• YOUR OBJECTIVE: Reproduce every line of the material below exactly. No pictures belong in the copy.

• DATA TO EXAMINE:
··········

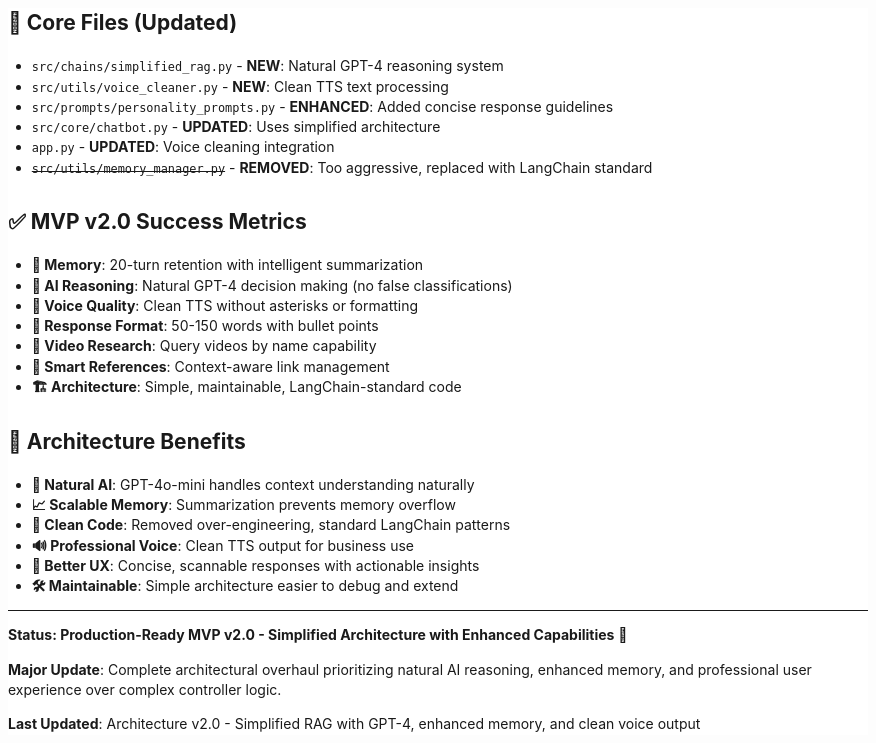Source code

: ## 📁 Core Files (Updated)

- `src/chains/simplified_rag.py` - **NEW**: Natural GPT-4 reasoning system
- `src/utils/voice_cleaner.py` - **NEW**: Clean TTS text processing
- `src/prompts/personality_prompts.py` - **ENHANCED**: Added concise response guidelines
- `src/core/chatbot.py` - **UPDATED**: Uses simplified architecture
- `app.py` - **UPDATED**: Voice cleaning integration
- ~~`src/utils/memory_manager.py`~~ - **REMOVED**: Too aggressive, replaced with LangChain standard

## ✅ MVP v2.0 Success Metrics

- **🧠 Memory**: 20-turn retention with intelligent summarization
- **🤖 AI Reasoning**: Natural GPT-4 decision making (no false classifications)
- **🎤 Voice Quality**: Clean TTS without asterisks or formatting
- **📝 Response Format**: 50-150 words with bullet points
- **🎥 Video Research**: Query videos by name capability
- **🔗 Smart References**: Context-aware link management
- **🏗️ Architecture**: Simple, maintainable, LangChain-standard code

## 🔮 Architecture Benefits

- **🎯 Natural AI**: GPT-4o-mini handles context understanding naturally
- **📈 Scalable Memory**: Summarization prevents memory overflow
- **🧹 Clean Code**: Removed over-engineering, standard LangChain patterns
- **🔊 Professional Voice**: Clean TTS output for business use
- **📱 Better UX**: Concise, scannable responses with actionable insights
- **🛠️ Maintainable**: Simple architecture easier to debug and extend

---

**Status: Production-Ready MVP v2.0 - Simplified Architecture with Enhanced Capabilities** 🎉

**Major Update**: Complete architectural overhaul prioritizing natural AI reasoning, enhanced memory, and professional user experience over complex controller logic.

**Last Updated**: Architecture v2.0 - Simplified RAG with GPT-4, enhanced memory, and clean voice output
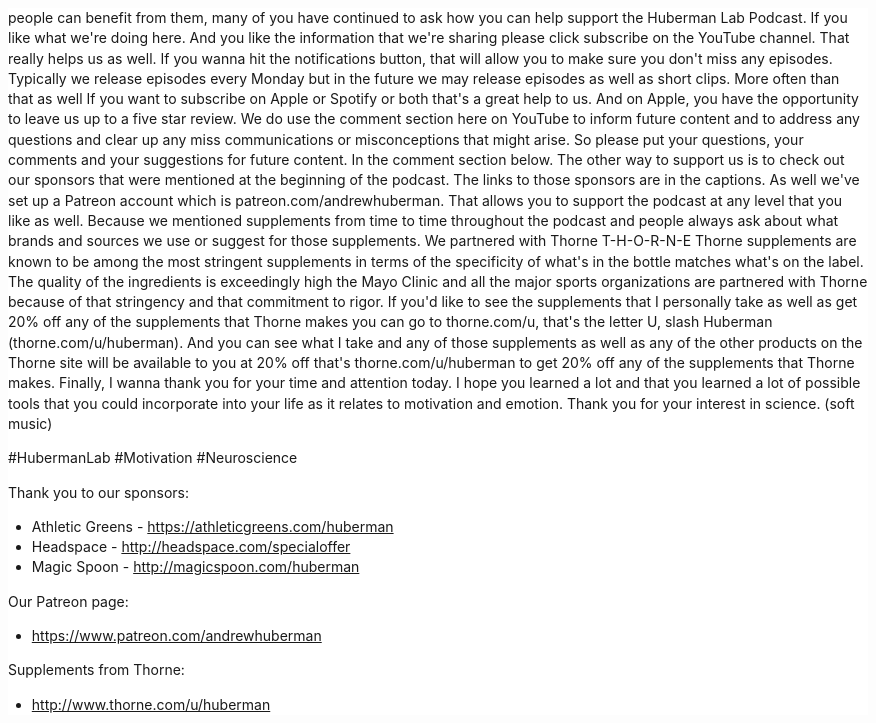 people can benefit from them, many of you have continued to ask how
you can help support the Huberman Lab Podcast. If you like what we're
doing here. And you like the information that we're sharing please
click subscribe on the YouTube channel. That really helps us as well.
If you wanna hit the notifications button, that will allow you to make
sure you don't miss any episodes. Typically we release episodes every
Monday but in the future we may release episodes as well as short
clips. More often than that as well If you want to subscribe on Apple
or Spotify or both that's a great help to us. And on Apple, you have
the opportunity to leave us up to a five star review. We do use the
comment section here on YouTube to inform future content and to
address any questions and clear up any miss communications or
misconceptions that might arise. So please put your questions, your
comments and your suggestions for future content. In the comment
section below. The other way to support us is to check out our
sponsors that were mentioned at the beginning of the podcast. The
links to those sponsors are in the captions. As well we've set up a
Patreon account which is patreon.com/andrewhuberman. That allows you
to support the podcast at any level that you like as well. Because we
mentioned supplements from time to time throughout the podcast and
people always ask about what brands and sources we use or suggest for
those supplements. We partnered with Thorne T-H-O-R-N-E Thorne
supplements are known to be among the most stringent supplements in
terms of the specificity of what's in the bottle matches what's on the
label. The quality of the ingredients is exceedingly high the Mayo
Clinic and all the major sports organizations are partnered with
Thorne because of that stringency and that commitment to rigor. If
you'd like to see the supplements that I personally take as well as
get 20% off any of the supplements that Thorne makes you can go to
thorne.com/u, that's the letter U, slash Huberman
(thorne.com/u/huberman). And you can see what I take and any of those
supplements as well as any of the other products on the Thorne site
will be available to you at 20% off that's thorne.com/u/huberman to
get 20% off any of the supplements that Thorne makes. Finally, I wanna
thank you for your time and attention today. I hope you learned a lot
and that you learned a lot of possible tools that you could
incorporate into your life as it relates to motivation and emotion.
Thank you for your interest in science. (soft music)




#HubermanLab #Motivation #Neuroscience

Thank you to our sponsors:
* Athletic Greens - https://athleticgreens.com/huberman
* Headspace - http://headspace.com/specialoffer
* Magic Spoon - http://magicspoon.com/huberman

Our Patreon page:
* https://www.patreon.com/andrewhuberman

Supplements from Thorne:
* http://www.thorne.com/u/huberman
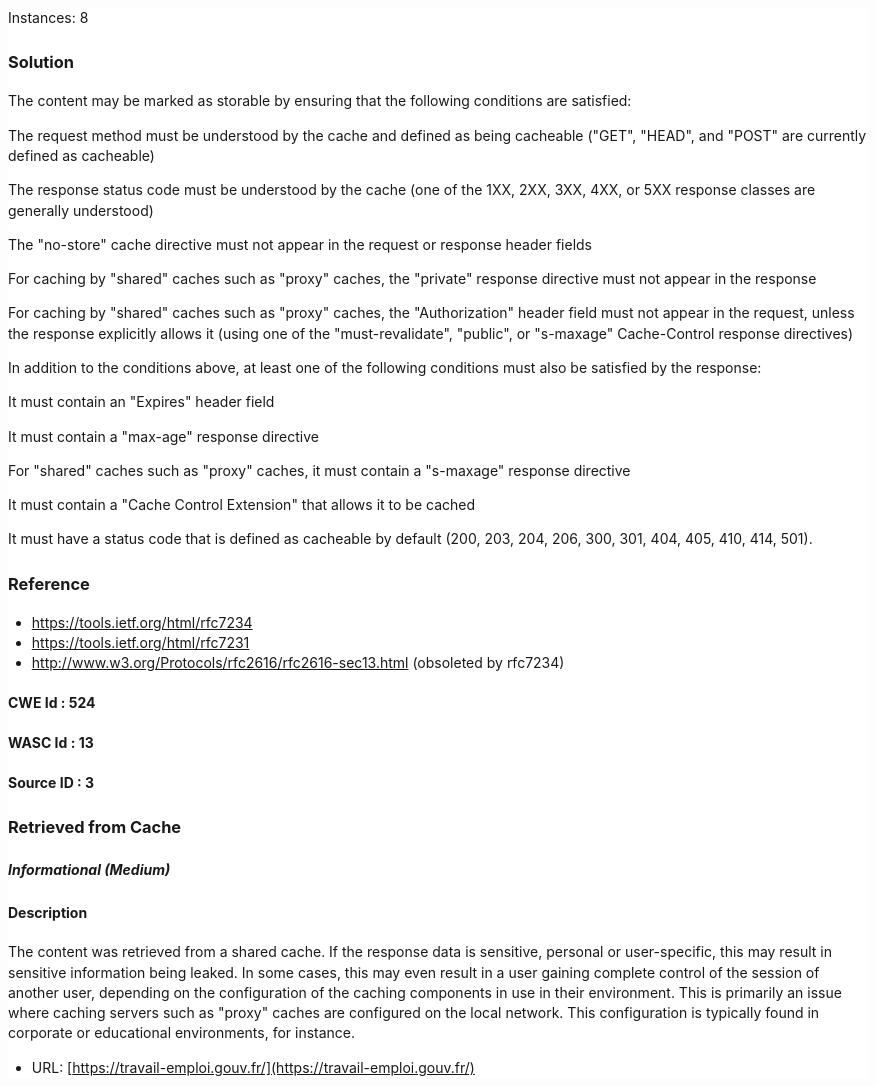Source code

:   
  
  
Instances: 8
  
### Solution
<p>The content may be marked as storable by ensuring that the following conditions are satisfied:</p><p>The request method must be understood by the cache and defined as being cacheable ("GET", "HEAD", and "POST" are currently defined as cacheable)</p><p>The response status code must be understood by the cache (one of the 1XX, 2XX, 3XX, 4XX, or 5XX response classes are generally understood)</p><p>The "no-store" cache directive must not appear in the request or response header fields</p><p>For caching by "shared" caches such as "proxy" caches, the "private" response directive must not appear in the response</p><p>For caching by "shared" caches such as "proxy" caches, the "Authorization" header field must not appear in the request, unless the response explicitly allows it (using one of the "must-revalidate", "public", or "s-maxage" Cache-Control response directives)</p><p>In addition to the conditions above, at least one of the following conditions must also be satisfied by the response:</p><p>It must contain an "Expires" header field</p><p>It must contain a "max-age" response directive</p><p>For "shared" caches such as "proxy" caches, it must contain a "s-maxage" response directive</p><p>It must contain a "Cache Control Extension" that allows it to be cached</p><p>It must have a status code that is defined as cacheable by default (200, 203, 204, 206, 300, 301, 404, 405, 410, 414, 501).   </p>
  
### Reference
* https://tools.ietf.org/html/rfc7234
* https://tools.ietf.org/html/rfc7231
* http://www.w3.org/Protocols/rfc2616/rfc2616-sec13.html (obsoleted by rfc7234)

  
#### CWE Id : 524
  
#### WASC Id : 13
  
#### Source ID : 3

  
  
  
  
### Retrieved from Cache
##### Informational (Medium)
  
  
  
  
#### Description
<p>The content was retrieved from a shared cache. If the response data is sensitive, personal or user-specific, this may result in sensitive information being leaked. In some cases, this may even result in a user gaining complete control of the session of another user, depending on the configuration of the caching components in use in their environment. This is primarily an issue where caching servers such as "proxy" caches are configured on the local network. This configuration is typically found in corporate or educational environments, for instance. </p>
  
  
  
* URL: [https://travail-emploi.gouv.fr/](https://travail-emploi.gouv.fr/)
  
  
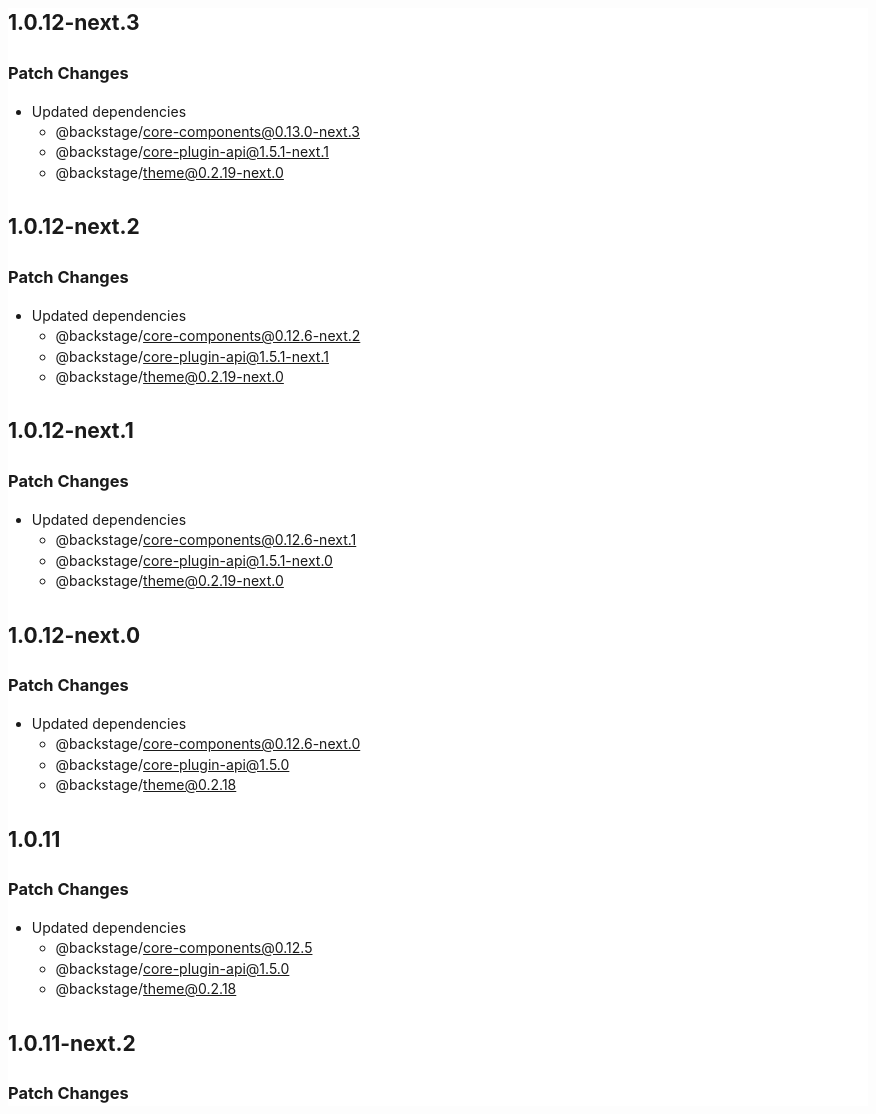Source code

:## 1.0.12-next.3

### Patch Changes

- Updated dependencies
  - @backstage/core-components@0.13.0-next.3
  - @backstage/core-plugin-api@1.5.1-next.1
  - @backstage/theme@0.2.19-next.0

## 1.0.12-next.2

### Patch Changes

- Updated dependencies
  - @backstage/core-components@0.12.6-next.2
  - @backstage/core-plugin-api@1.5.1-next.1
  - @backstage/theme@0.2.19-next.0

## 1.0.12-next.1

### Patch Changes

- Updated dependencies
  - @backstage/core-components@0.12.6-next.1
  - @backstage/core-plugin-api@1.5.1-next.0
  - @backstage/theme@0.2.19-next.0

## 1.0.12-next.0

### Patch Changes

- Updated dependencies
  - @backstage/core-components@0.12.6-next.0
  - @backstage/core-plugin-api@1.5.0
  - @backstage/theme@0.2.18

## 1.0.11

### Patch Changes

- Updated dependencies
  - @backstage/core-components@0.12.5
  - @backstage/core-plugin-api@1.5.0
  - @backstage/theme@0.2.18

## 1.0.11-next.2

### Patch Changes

··········

• RESULT:
Source code

: ## 📁 Core Files (Updated)

- `src/chains/simplified_rag.py` - **NEW**: Natural GPT-4 reasoning system
- `src/utils/voice_cleaner.py` - **NEW**: Clean TTS text processing
- `src/prompts/personality_prompts.py` - **ENHANCED**: Added concise response guidelines
- `src/core/chatbot.py` - **UPDATED**: Uses simplified architecture
- `app.py` - **UPDATED**: Voice cleaning integration
- ~~`src/utils/memory_manager.py`~~ - **REMOVED**: Too aggressive, replaced with LangChain standard

## ✅ MVP v2.0 Success Metrics

- **🧠 Memory**: 20-turn retention with intelligent summarization
- **🤖 AI Reasoning**: Natural GPT-4 decision making (no false classifications)
- **🎤 Voice Quality**: Clean TTS without asterisks or formatting
- **📝 Response Format**: 50-150 words with bullet points
- **🎥 Video Research**: Query videos by name capability
- **🔗 Smart References**: Context-aware link management
- **🏗️ Architecture**: Simple, maintainable, LangChain-standard code

## 🔮 Architecture Benefits

- **🎯 Natural AI**: GPT-4o-mini handles context understanding naturally
- **📈 Scalable Memory**: Summarization prevents memory overflow
- **🧹 Clean Code**: Removed over-engineering, standard LangChain patterns
- **🔊 Professional Voice**: Clean TTS output for business use
- **📱 Better UX**: Concise, scannable responses with actionable insights
- **🛠️ Maintainable**: Simple architecture easier to debug and extend

---

**Status: Production-Ready MVP v2.0 - Simplified Architecture with Enhanced Capabilities** 🎉

**Major Update**: Complete architectural overhaul prioritizing natural AI reasoning, enhanced memory, and professional user experience over complex controller logic.

**Last Updated**: Architecture v2.0 - Simplified RAG with GPT-4, enhanced memory, and clean voice output
 people can benefit from them, many of you have continued to ask how
you can help support the Huberman Lab Podcast. If you like what we're
doing here. And you like the information that we're sharing please
click subscribe on the YouTube channel. That really helps us as well.
If you wanna hit the notifications button, that will allow you to make
sure you don't miss any episodes. Typically we release episodes every
Monday but in the future we may release episodes as well as short
clips. More often than that as well If you want to subscribe on Apple
or Spotify or both that's a great help to us. And on Apple, you have
the opportunity to leave us up to a five star review. We do use the
comment section here on YouTube to inform future content and to
address any questions and clear up any miss communications or
misconceptions that might arise. So please put your questions, your
comments and your suggestions for future content. In the comment
section below. The other way to support us is to check out our
sponsors that were mentioned at the beginning of the podcast. The
links to those sponsors are in the captions. As well we've set up a
Patreon account which is patreon.com/andrewhuberman. That allows you
to support the podcast at any level that you like as well. Because we
mentioned supplements from time to time throughout the podcast and
people always ask about what brands and sources we use or suggest for
those supplements. We partnered with Thorne T-H-O-R-N-E Thorne
supplements are known to be among the most stringent supplements in
terms of the specificity of what's in the bottle matches what's on the
label. The quality of the ingredients is exceedingly high the Mayo
Clinic and all the major sports organizations are partnered with
Thorne because of that stringency and that commitment to rigor. If
you'd like to see the supplements that I personally take as well as
get 20% off any of the supplements that Thorne makes you can go to
thorne.com/u, that's the letter U, slash Huberman
(thorne.com/u/huberman). And you can see what I take and any of those
supplements as well as any of the other products on the Thorne site
will be available to you at 20% off that's thorne.com/u/huberman to
get 20% off any of the supplements that Thorne makes. Finally, I wanna
thank you for your time and attention today. I hope you learned a lot
and that you learned a lot of possible tools that you could
incorporate into your life as it relates to motivation and emotion.
Thank you for your interest in science. (soft music)




#HubermanLab #Motivation #Neuroscience

Thank you to our sponsors:
* Athletic Greens - https://athleticgreens.com/huberman
* Headspace - http://headspace.com/specialoffer
* Magic Spoon - http://magicspoon.com/huberman

Our Patreon page:
* https://www.patreon.com/andrewhuberman

Supplements from Thorne:
* http://www.thorne.com/u/huberman
Source code

:   
  
  
Instances: 8
  
### Solution
<p>The content may be marked as storable by ensuring that the following conditions are satisfied:</p><p>The request method must be understood by the cache and defined as being cacheable ("GET", "HEAD", and "POST" are currently defined as cacheable)</p><p>The response status code must be understood by the cache (one of the 1XX, 2XX, 3XX, 4XX, or 5XX response classes are generally understood)</p><p>The "no-store" cache directive must not appear in the request or response header fields</p><p>For caching by "shared" caches such as "proxy" caches, the "private" response directive must not appear in the response</p><p>For caching by "shared" caches such as "proxy" caches, the "Authorization" header field must not appear in the request, unless the response explicitly allows it (using one of the "must-revalidate", "public", or "s-maxage" Cache-Control response directives)</p><p>In addition to the conditions above, at least one of the following conditions must also be satisfied by the response:</p><p>It must contain an "Expires" header field</p><p>It must contain a "max-age" response directive</p><p>For "shared" caches such as "proxy" caches, it must contain a "s-maxage" response directive</p><p>It must contain a "Cache Control Extension" that allows it to be cached</p><p>It must have a status code that is defined as cacheable by default (200, 203, 204, 206, 300, 301, 404, 405, 410, 414, 501).   </p>
  
### Reference
* https://tools.ietf.org/html/rfc7234
* https://tools.ietf.org/html/rfc7231
* http://www.w3.org/Protocols/rfc2616/rfc2616-sec13.html (obsoleted by rfc7234)

  
#### CWE Id : 524
  
#### WASC Id : 13
  
#### Source ID : 3

  
  
  
  
### Retrieved from Cache
##### Informational (Medium)
  
  
  
  
#### Description
<p>The content was retrieved from a shared cache. If the response data is sensitive, personal or user-specific, this may result in sensitive information being leaked. In some cases, this may even result in a user gaining complete control of the session of another user, depending on the configuration of the caching components in use in their environment. This is primarily an issue where caching servers such as "proxy" caches are configured on the local network. This configuration is typically found in corporate or educational environments, for instance. </p>
  
  
  
* URL: [https://travail-emploi.gouv.fr/](https://travail-emploi.gouv.fr/)
  
  
Source code

:## 1.0.12-next.3

### Patch Changes

- Updated dependencies
  - @backstage/core-components@0.13.0-next.3
  - @backstage/core-plugin-api@1.5.1-next.1
  - @backstage/theme@0.2.19-next.0

## 1.0.12-next.2

### Patch Changes

- Updated dependencies
  - @backstage/core-components@0.12.6-next.2
  - @backstage/core-plugin-api@1.5.1-next.1
  - @backstage/theme@0.2.19-next.0

## 1.0.12-next.1

### Patch Changes

- Updated dependencies
  - @backstage/core-components@0.12.6-next.1
  - @backstage/core-plugin-api@1.5.1-next.0
  - @backstage/theme@0.2.19-next.0

## 1.0.12-next.0

### Patch Changes

- Updated dependencies
  - @backstage/core-components@0.12.6-next.0
  - @backstage/core-plugin-api@1.5.0
  - @backstage/theme@0.2.18

## 1.0.11

### Patch Changes

- Updated dependencies
  - @backstage/core-components@0.12.5
  - @backstage/core-plugin-api@1.5.0
  - @backstage/theme@0.2.18

## 1.0.11-next.2

### Patch Changes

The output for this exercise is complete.